凪いだグラーゼンのロングソード。その威力は少しも衰えてはおらず、バイスにだってそれを受け止める余力は残されていた。
耐えきれなかったのは、騎士から借りたブロードソード。歪んだ金属音が響き渡ると、それは根元から真っ二つに折れたのだ。

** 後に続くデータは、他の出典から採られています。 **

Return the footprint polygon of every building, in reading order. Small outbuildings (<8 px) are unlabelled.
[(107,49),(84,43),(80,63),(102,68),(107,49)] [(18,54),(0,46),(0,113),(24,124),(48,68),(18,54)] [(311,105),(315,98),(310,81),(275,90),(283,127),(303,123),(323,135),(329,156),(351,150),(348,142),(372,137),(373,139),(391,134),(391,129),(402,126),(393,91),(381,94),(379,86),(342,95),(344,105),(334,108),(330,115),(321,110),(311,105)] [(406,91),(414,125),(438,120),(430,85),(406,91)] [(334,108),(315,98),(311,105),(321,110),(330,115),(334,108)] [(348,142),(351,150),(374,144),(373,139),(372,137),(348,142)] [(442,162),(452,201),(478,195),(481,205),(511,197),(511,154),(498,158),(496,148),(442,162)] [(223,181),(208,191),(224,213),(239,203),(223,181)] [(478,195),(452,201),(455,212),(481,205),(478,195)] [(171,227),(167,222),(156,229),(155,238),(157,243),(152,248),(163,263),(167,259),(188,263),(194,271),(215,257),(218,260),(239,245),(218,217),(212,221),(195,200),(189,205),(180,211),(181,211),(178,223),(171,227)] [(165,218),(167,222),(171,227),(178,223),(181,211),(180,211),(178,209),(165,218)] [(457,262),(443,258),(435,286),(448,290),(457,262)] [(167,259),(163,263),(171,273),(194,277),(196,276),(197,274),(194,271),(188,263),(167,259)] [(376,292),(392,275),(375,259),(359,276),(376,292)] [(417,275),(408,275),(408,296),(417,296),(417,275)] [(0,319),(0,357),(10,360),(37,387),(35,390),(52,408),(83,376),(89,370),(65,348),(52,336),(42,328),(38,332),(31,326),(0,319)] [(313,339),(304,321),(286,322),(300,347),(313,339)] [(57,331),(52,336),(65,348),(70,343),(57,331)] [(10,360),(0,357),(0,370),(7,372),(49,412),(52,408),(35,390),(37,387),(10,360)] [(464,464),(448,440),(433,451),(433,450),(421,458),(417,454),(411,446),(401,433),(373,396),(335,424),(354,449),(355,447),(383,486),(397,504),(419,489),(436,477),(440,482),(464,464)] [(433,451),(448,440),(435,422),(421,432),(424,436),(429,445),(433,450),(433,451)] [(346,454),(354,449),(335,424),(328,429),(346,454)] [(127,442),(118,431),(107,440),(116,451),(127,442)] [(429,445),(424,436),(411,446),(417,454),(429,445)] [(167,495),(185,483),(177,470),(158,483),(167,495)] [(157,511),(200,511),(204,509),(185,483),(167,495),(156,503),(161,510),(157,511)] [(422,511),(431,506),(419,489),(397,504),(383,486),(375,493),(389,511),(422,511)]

宙へと舞った刃先が石畳へと落ち、カラカラと音を立てながら九条の足元へと転がっていく。
「決着だ……」
隙を見せたバイスの盾を弾き飛ばすグラーゼン。そしてお互いの目が自然と合った。
バイスは笑っていた――
次の瞬間。その表情が苦痛に歪み、下腹部からは真紅に染まる刃が突き出ていた。
それを伝い滴る鮮血。バイスは腹の底から沸き上がる痛みに必死に耐えながらも、力なくグラーゼンへと倒れ込む。
「バイスさん!!」
「動くな!!」
1歩前へと踏み出す九条に、グラーゼンが吼える。剣が抜かれ、傷口を必死に押さえようとするバイスの目は虚ろ。
グラーゼンはそんなバイスを抱き抱え、大トカゲに乗せたのだ。
「引き上げだ!!」
グラーゼンの号令と共に踵を返す盗賊達。九条はそれを阻止しようと、魔法書を開いた。
自分の秘密がバレようとも止めるべきだと思ったのだ。たとえグラーゼンがバイスの師であろうが、九条には一瞬にしてその命を絶つ自信があった。
(騎士道? 一騎打ち? そんなもの俺の知ったことか。それは既に終わったのだ。ここからは好きなようにやらせてもらう!)
そして九条が無慈悲な右手を盗賊達へと向けたその時だ。
「九条! 来るな!!」
そう叫んだのはバイスであった。あれだけ深い傷を負いながらもそれだけの声量。それに一瞬怯みはしたものの、九条の考えは変わらなかった。
再び盗賊達へと手のひらを向ける。しかし、それを止めたのはカガリだ。
「待って下さい主! あれは嘘です!」
「――ッ!?」
九条の頭に登っていた血が、一気に冷めた。
(一体何の為に嘘を付いた? 助けてほしいのか? 何故それを正直に言わずに嘘を? バイスはカガリが真実を見抜くことを知っている。それを利用したのだとしたら……)
「カガリ! ワダツミ! 一緒に来い!」
九条はワダツミに飛び乗ると、ミアを乗せたカガリと共に盗賊達を追いかけた。